HOW-TO GET OUT OF A RUT
by Tori Rosin Szekeres from visforvictory.wordpress.com
Ruts are the ninjas of human experience. You’re living out your day-to-day duties when suddenly, you feel like you’re performing them while walking through quicksand. Life becomes boring. You feel like you’re sinking slowly into an abyss where you don’t exist anymore. I’ve been there before. Most likely, so have you. Here are a few tips I’ve used to get out of ruts in the past.
1. Do Not Panic: Chances are, this is not the first rut you’ve experienced. Just because you feel like you’re in a bad way right now doesn’t mean that it will be this way for the rest of your natural life. When I believed that I couldn’t change my life, I fell into a depression. If you think a rut is hard to escape from, try recovering from the blues. Depression is a much more vicious beast.
2. Trust Your Gut: Ask yourself how you could improve your life. Once you have the answer, what’s the next action you need to take? Maybe you’re working too many hours and need to cut back. Maybe a key relationship in your life is suffering and the two of you need to seek counseling. Maybe it’s a matter of getting more sleep. Maybe you need to remember your creative spirit. The possibilities are endless. Only you know what you can do to make your life better.

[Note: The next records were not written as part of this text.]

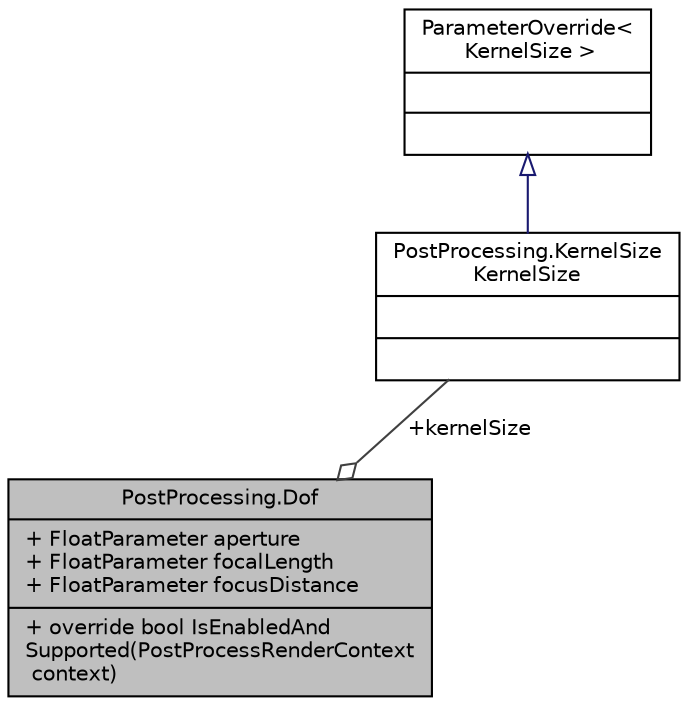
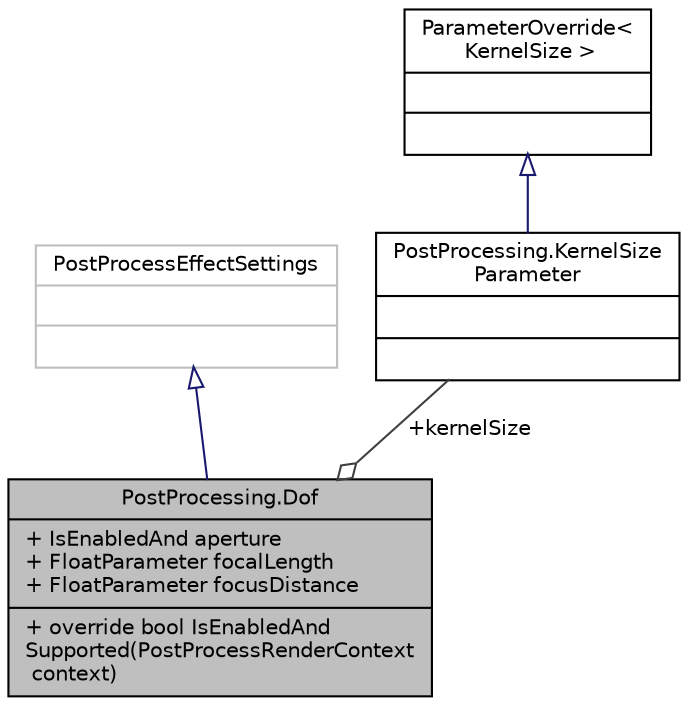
  digraph {
    node [color=black fillcolor=white fontname=Helvetica fontsize=10 shape=record style=filled]
    edge [arrowtail=onormal color=midnightblue dir=back fontname=Helvetica fontsize=10 labelfontname=Helvetica labelfontsize=10 style=solid]
-   n1 [fillcolor=grey75 fontcolor=black height=0.2 label="{PostProcessing.Dof\n|+ FloatParameter aperture\l+ FloatParameter focalLength\l+ FloatParameter focusDistance\l|+ override bool IsEnabledAnd\lSupported(PostProcessRenderContext\l context)\l}" width=0.4]
-   n3 [height=0.2 label="{PostProcessing.KernelSize\lKernelSize\n||}" width=0.4]
+   n1 [fillcolor=grey75 fontcolor=black height=0.2 label="{PostProcessing.Dof\n|+ IsEnabledAnd aperture\l+ FloatParameter focalLength\l+ FloatParameter focusDistance\l|+ override bool IsEnabledAnd\lSupported(PostProcessRenderContext\l context)\l}" width=0.4]
+   n2 [color=grey75 height=0.2 label="{PostProcessEffectSettings\n||}" width=0.4]
+   n3 [height=0.2 label="{PostProcessing.KernelSize\lParameter\n||}" width=0.4]
    n4 [height=0.2 label="{ParameterOverride\<\l KernelSize \>\n||}" width=0.4]
+   n2 -> n1
    n3 -> n1 [arrowhead=odiamond color=grey25 label=" +kernelSize" arrowtail="" dir=""]
    n4 -> n3
  }
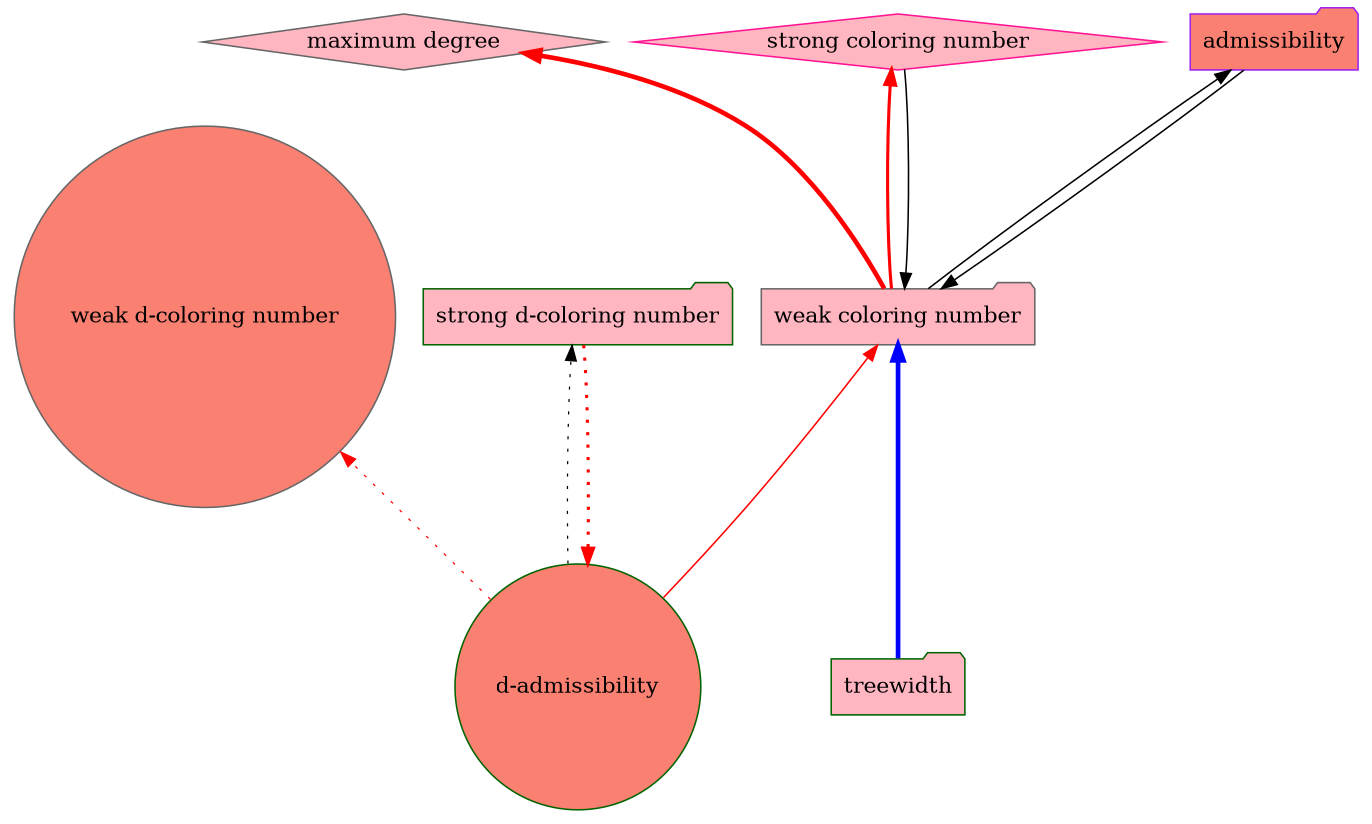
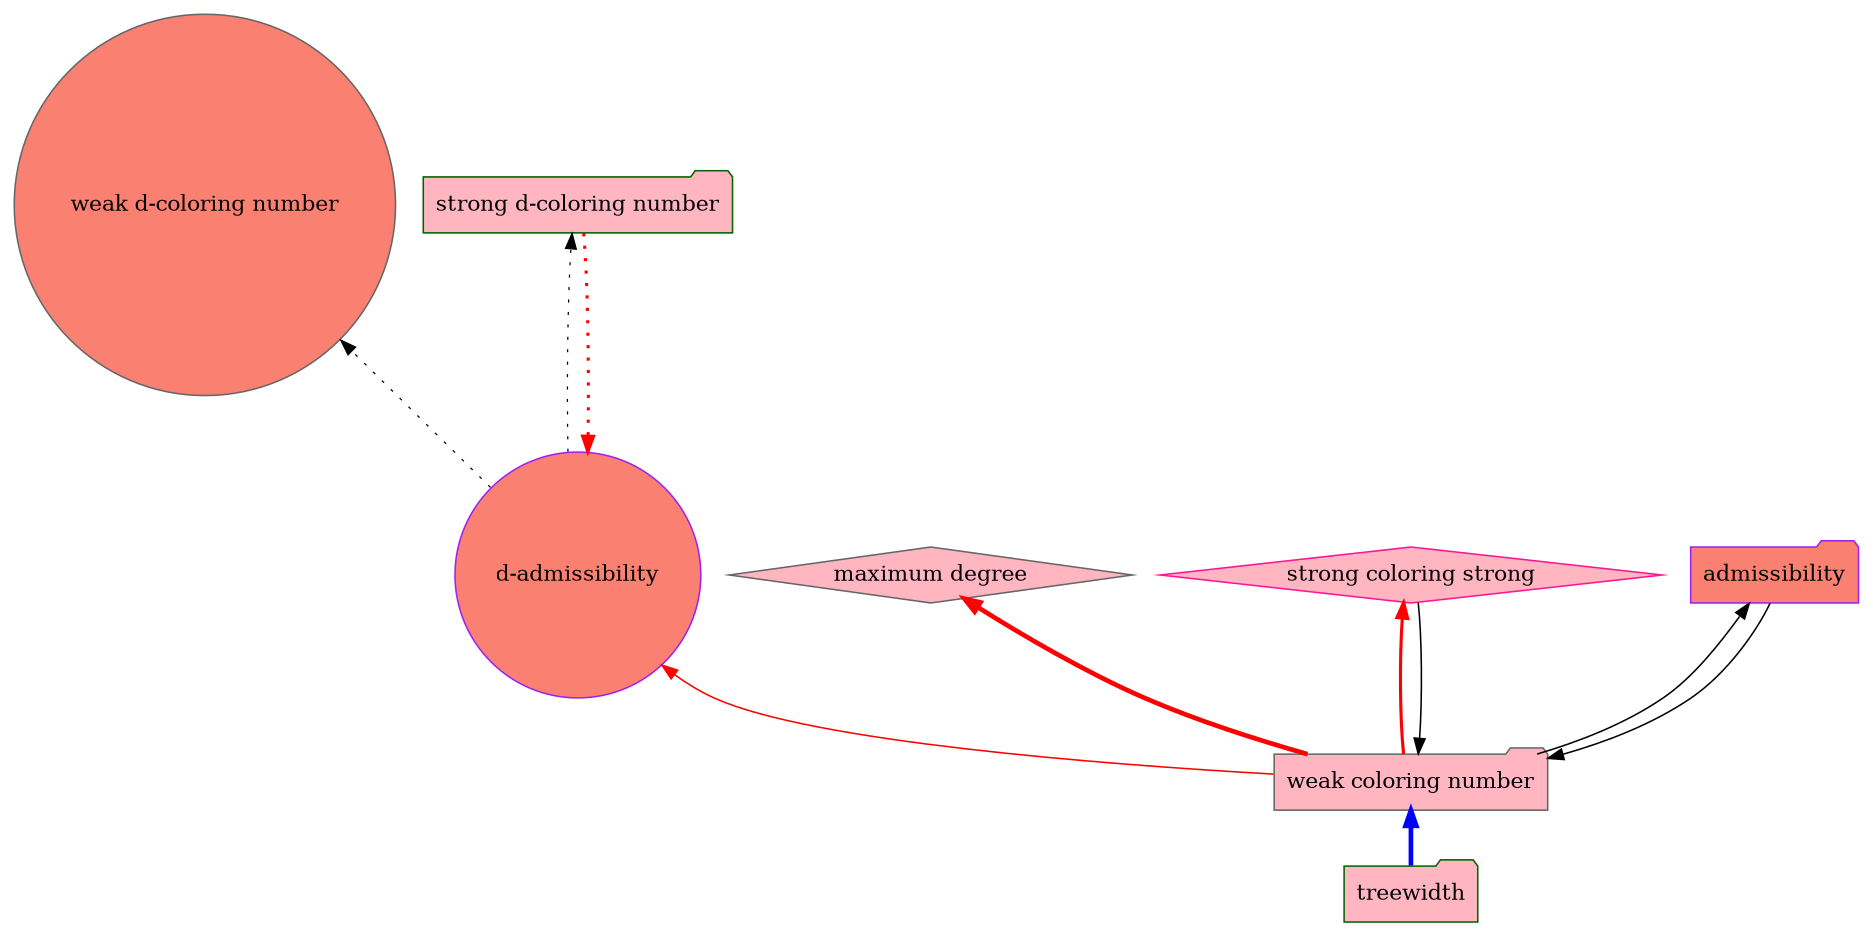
  digraph {
    rankdir=BT
    node [color=gray40 fillcolor=lightpink shape=folder style=filled]
    edge [color=red decorate=true lblstyle="above, sloped" weight=1]
-   n1 [color=darkgreen fillcolor=salmon label="d-admissibility" shape=circle]
+   n1 [color=purple fillcolor=salmon label="d-admissibility" shape=circle]
    n2 [fillcolor=salmon label="weak d-coloring number" shape=circle]
    n3 [color=darkgreen label="strong d-coloring number"]
    n4 [label="maximum degree" shape=diamond]
    n5 [label="weak coloring number"]
-   n6 [color=deeppink label="strong coloring number" shape=diamond]
+   n6 [color=deeppink label="strong coloring strong" shape=diamond]
    n7 [color=purple fillcolor=salmon label=admissibility]
    n8 [color=darkgreen label=treewidth]
-   n1 -> n2 [penwidth=0.8 style=dotted]
+   n1 -> n2 [color=black penwidth=0.8 style=dotted]
    n1 -> n3 [color=black penwidth=0.8 style=dotted]
    n3 -> n1 [penwidth=2.0 style=dotted weight=100]
-   n1 -> n5
+   n5 -> n1
    n5 -> n4 [penwidth=3.0 weight=100]
    n5 -> n6 [penwidth=2.0 weight=100]
    n5 -> n7 [color=black]
    n6 -> n5 [color=black]
    n7 -> n5 [color=black]
    n8 -> n5 [color=blue penwidth=3.0 weight=100]
  }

3. Say Yes: Opportunities to go beyond your comfort zone are all around you. All you have to do is say yes to them. For example: when I say yes to party invitations, which put this introvert on high alert, I never regret attending the event.
So if you don’t normally sing karaoke, ride roller coasters, play golf or accept dinner invitations, why don’t you start doing so? Sure, there’s an amount of risk involved with many activities, but there’s an equal amount of reward found within them.
4. Reach Out: To paraphrase English poet John Donne, no one is an island. Everyone needs assistance, be it a listening ear, a hand to hold or some work done around the house.
If you’re in a rut, you need to help others. Reach out to friends and family and listen to how they’re doing. Volunteer through your church, a social services agency or an organization tied to one of your interests. You’ll go to sleep at the end of the day knowing you helped someone else improve their life or feel secure in knowing you have advanced your knowledge in learning how to improve your own.
5. Stop Comparing Yourself to Others: Doing this in the past has poisoned my soul. It’s beyond easy to compare yourself to nearly anyone and fall short. When you’re in the process of getting out of a rut, examine everything so that you get the full picture. Sure, you may admire a certain blogger or author, but keep in mind the thousands of hours they put into their work to achieve their level of success.
Remember your strengths during this process; you have many of them! Keep in mind that you bring a lot to the world, and that while you may not be expert at Skill A, you can help someone with that skill with your knowledge in Skill C. Be kind to yourself and others and you’ll find that you’ll be much more productive.
6. The Only Way Out is Through: Ruts are unique to the people inside of them. I can’t promise that these tips are a cure-all for every rut. You have to actively work to make your life better and only you know what needs help. If you are working hard to help yourself and still feel like you’re stuck in the mud, your rut may be a case of depression. If you feel that you’re depressed, please go to your doctor or a therapist for further assistance. See you on the other side!